Exercise goal
Quote the material below word for word, leaving out the pictures.

Data segment
╭──

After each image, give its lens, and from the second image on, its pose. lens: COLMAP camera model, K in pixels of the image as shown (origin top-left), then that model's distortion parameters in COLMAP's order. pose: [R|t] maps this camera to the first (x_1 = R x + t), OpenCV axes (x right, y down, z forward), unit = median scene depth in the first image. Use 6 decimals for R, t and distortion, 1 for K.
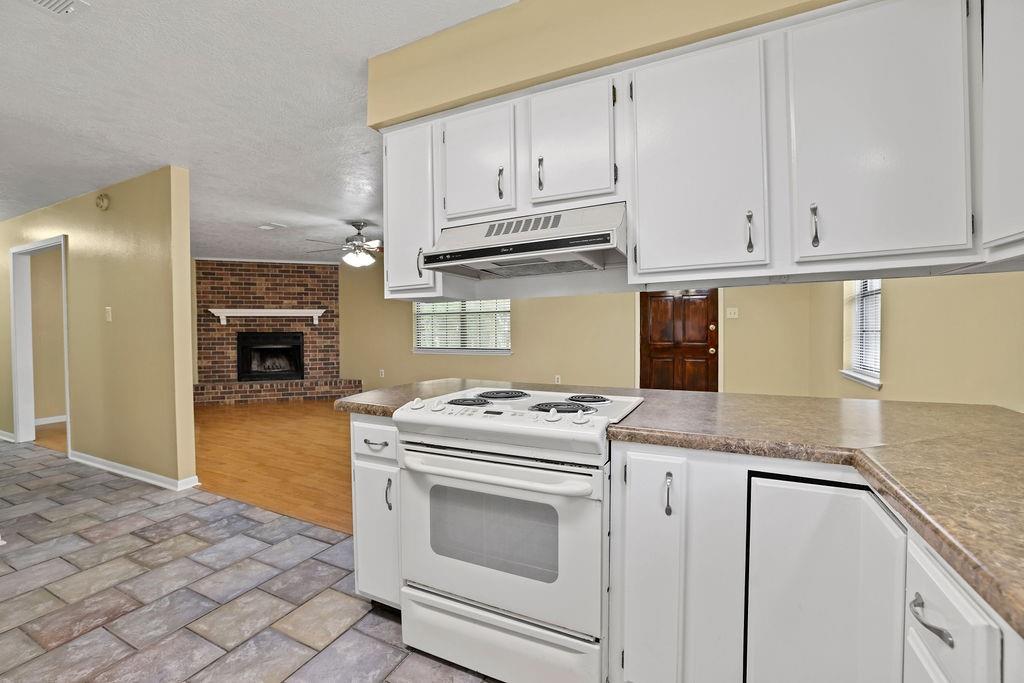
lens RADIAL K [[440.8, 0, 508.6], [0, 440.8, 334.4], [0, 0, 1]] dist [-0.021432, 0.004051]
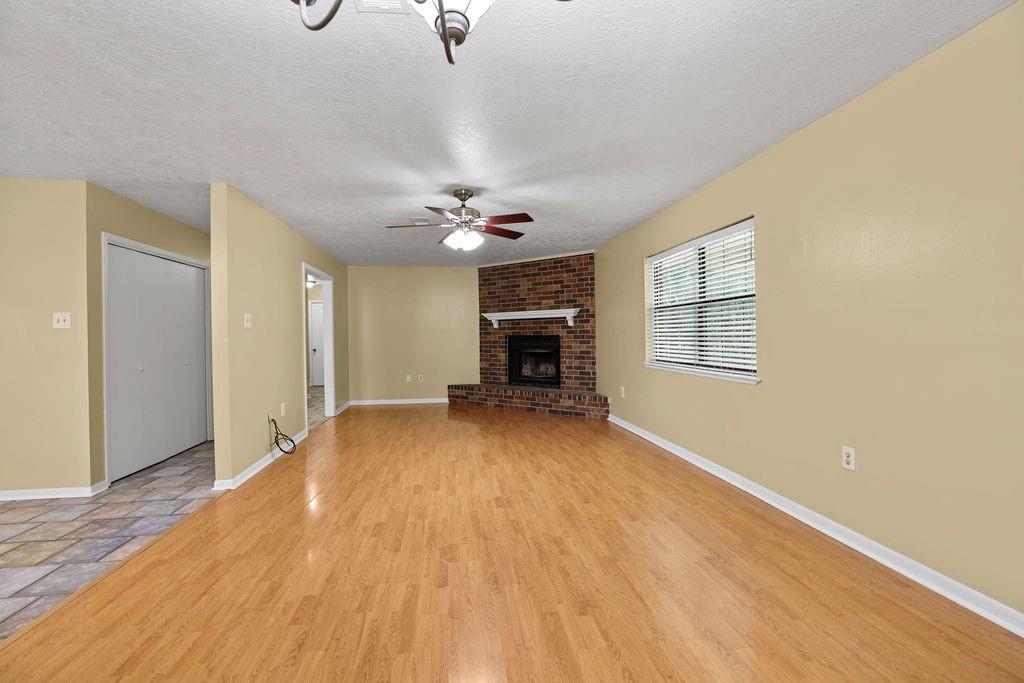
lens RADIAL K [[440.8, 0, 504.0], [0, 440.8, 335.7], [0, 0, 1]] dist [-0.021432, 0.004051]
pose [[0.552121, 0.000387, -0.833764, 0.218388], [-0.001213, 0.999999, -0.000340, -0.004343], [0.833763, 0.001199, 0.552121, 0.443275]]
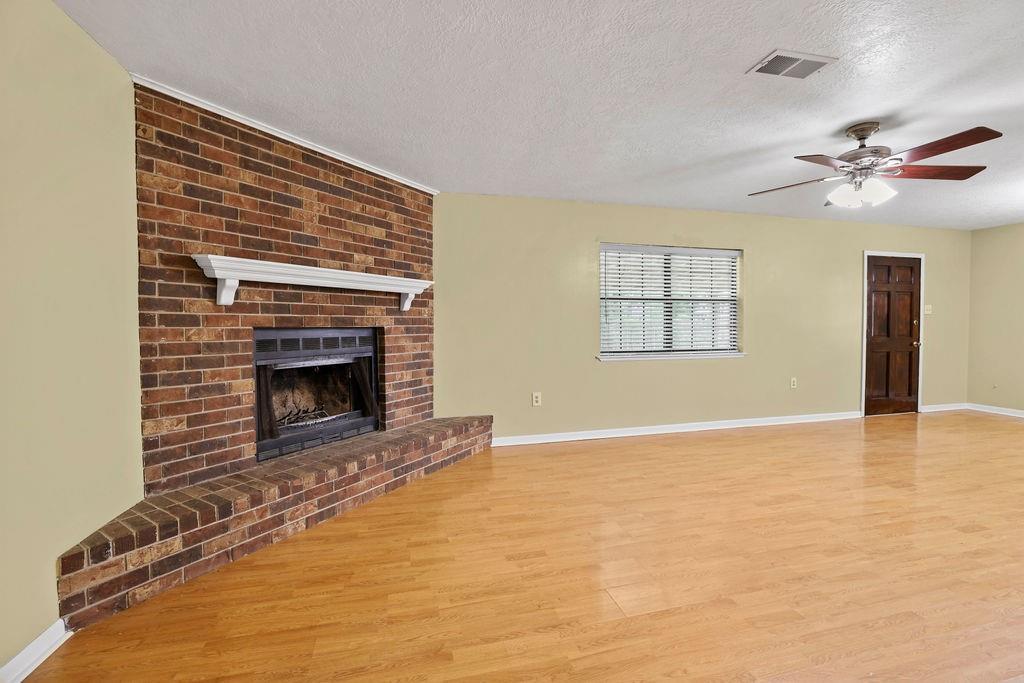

╰──

Result
After each image, give its lens, and from the second image on, its pose. lens: COLMAP camera model, K in pixels of the image as shown (origin top-left), then that model's distortion parameters in COLMAP's order. pose: [R|t] maps this camera to the first (x_1 = R x + t), OpenCV axes (x right, y down, z forward), unit = median scene depth in the first image. Use 6 decimals for R, t and distortion, 1 for K.
lens RADIAL K [[440.8, 0, 508.6], [0, 440.8, 334.4], [0, 0, 1]] dist [-0.021432, 0.004051]
lens RADIAL K [[440.8, 0, 504.0], [0, 440.8, 335.7], [0, 0, 1]] dist [-0.021432, 0.004051]
pose [[0.552121, 0.000387, -0.833764, 0.218388], [-0.001213, 0.999999, -0.000340, -0.004343], [0.833763, 0.001199, 0.552121, 0.443275]]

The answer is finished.